Wednesday, July 20, 2011

Badwater Crewing 2011

When I entered Death Valley for the first time in July of 2006 I knew nothing about it other than it was the hottest place on earth.  When I told people I was going on my annual motorcycle trip with friends and we would be riding through Death Valley at that time of year they all asked the same question.  "Why would you want to go there when it is so hot?"  Simple:  If you can experience a place at its most extreme, its best, then why not;  Pamplona - Running of the Bulls, Times Square - New Years, New Orleans - Mardi Gras, The Plain States - Tornado Season, Mt. Everest and yes Death Valley in July (not all for me but I get it).  While I always remembered its beauty, what I recall the most was the heat and the mountains.  I knew it would be hot but I had no idea how hot and I always pictured the desert as a wide open, flat and baron place.  The incredible terrain, color and wildlife provided a lasting impression in my mind.

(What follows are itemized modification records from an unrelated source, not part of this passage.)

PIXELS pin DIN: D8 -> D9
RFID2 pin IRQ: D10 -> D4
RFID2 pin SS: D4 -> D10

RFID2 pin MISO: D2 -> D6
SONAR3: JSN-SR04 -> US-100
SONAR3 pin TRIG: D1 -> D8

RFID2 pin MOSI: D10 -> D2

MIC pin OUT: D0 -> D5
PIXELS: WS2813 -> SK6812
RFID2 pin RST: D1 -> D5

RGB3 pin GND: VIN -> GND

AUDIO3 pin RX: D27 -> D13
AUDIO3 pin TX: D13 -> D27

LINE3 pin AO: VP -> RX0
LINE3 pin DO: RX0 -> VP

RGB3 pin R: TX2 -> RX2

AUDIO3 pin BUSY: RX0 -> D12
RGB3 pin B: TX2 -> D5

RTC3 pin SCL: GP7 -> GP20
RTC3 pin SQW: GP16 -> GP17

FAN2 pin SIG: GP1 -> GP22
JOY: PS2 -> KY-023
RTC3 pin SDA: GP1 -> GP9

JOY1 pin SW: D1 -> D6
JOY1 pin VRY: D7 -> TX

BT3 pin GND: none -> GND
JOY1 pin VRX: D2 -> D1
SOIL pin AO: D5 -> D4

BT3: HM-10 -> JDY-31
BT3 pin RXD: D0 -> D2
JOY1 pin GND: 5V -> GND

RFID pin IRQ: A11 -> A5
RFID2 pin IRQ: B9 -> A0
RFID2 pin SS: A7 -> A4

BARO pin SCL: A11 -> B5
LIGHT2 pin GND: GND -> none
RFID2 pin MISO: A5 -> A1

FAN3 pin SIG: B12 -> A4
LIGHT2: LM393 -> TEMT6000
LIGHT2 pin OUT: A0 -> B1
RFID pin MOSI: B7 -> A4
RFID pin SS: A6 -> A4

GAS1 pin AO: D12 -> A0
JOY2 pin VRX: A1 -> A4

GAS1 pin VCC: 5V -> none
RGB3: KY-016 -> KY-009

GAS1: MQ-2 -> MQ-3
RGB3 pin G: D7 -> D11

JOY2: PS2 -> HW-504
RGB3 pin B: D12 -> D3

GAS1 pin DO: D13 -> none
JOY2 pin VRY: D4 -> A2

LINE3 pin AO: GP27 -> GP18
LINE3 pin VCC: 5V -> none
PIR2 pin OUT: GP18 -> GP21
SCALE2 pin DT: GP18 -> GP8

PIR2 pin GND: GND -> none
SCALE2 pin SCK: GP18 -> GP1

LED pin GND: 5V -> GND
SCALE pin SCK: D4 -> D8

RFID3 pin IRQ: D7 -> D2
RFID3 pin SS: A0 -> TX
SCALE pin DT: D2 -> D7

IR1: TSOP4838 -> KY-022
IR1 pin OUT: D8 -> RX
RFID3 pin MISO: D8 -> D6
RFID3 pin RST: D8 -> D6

Sunrise 2010 by Louis Escobar
 Fast forward and I have now experienced Death Valley in July on completely different levels, three times.  Not less memorable, just different.  First on a motorcycle which gave me an incredible sense of freedom as usual with the added flare of Death Valley.  Then I crewed for Tony these past two years and this gave me a different sense of freedom.  Not the "wild and crazy I am in the outdoors running naked" type (ah yes I love visuals), but the "I really want to experience more in my life and know I can" type.

I believe I am capable of translating into words what the crewing experience has once again given me, but I think by now you must see where I am headed so I will refrain from too much of the hokey pokey crap and put it like this.

Heading to Darwin Day 2, 2011
 Take the desert, the hottest desert in the world and invite 90 athletes with varying degrees of athletic talent to run through it, over it, in it.  Then ask them to do that during the hottest time of the year and tell the runners to invite up to 6 of their friends and family to participate as support crew and pacers.  135 miles on foot, climbing 3 mountains in 120+ degree heat within 48 hours with your friends and family.  I'm sorry but Holy Shit, give me more!!!  I spent 5 days in 2010 and in 2011 as a crew member for my friend Tony Portera as he set out on his quest to complete the toughest continuous footrace on the planet, the Badwater Ultramarathon.  While we were successful both years in terms of the race, I am certain that I, along with so many others have taken much more from this than simply a finish.

As a runner you put yourself through certain torture; pain, discomfort and internal struggles.  As a crew member we sacrifice vacations in order to perform menial tasks and often quite nasty ones at that.  We are pacers, nutritionists, drivers, hydrators, mathematicians, blister poppers, psychologists and most importantly motivators and friends to our runners when they need us most.  In the end, we sleep little, stink big and feel a great sense of accomplishment as the friend we have come to help succeeds. I want to convey the following to all those who think we are crazy and even those who don't but are not sure what it's about.  I can assure you this journey is a life changer.  It is filled with friendships old and new, adventure, inspiration, emotion, commitment and so much more.  I have completed 4 one-hundred milers and while I can attest to the new vision these experiences have given me, plain and simple this event is bad ass and just kills it on so many levels.
BW 2011 Finish (Jason, Me, Julia, Tony, Ginette, Alli, Chuck)

Here are some stats from my crewing experience this year, most of which are approximate and include runner and crew.
  • 30 gallons of water
  • 100 lbs of ice
  • 75 S-caps
  • 100 Hammer Gels
  • 12 servings Perpetuem
  • 20 servings Heed
  • 3 servings Ultragen
  • 3 lbs of turkey
  • 2 lbs of cheese
  • 2 loaves of bread
  • 6 pbj sandwiches
  • 2 liters Mountain Dew
  • 2 gallons Gatorade
  • 1 liter Gingerale
  • 1 quart OJ
  • 10 Red Bulls
  • 2 Cantaloupes
  • 1 large smoothie
  • 6 ice pops
  • 4 popped blisters
  • 1 tube Sportslick
  • 3 cans sunscreen
  • 15 Tylenol
  • 1 Rattle Snake scare
  • 135 miles by Tony in 39hrs 59min
  • 3 crew members pace about 40 miles each
  • 550 times getting both in and out of the crew vehicle
  • 45 hours no sleep
  • McDonald's and Beer post run
  • 3rd Badwater Buckle for Tony:)
Thanks to:

Tony for trusting me with his life!  And for kicking ass up Whitney so we could buy beer before the store closed.

Jason and Chuck, you guys rocked it and were amazing to crew with.

Ginette, Julia and Alli for putting up with our stink, keeping us well supplied and giving Tony motivation when he needed it most.

All the other Badwater runners, crew, volunteers and staff for making this experience what it is.

And once again, my ever supportive and trusting wife Tani for encouraging me to continue on this amazing journey.